そんなこんなで、週末は初デート……のはずだったのに。


「ごめんねぇ、サトルくん。サイちゃんどうしても一緒に来たいって」

「サトルにーちゃん。遊ぼう! ゲームゲーム!」

「……いや、俺がうちに来てなんて言ったのが悪かったよ」

「ううん。
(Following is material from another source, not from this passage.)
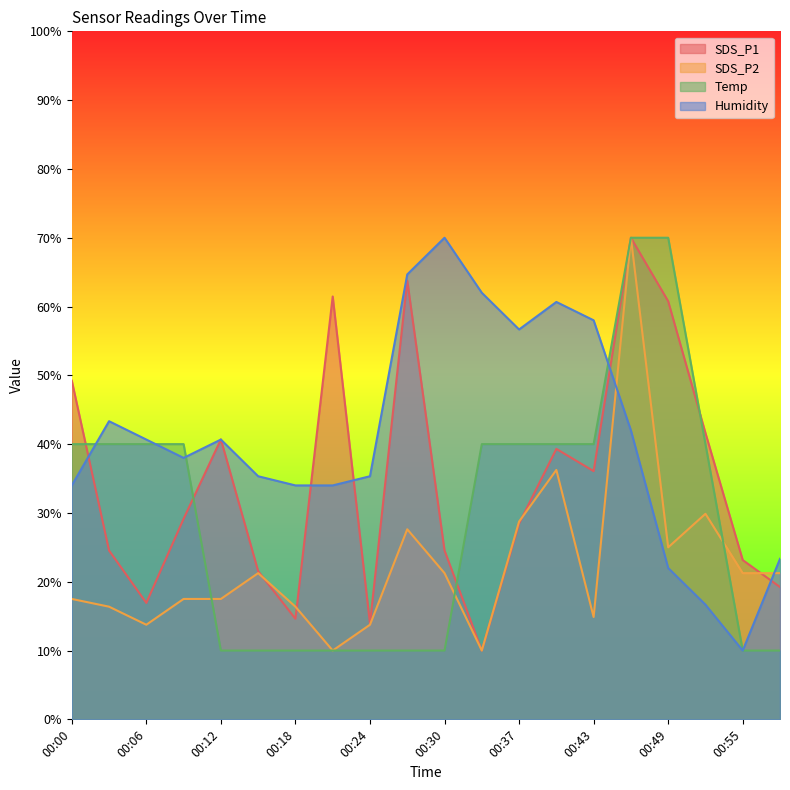

The value of SDS_P1 at 00:55 is 23.2. True or false?

True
私も外より中の方が落ち着くからいいの」


発端は俺が出したメールだ。

【週末どこか行かない?】

初デートに心を踊らせながらそうしたためると、脇からルイが覗きこんできて、「私、サユねーちゃんと遊びたい」と言い出した。


「いや、デートに妹は連れて行かない」

「うちに連れてこればいいじゃん」

「いきなり家になんか普通呼ばねぇだろ!」

「呼んでくれないなら、お兄ちゃんの秘密バラすから」


マジ顔のルイに俺は陥落した。しかしよく考えたら、俺はルイにバラされたらまずいような秘密など握られていただろうか。なんだか嵌められた気がする。


【いいよ。私もルイちゃんに会いたい】


サユちゃんからの返事は快諾。
ホッとしたような寂しいような半分半分の気分だ。

そして結果としてサイジも来て、今日は子守で終わりそうな予感がする。
やっぱりどんなにルイが脅してきても、最初のデートくらい外で無難にしておけば良かった。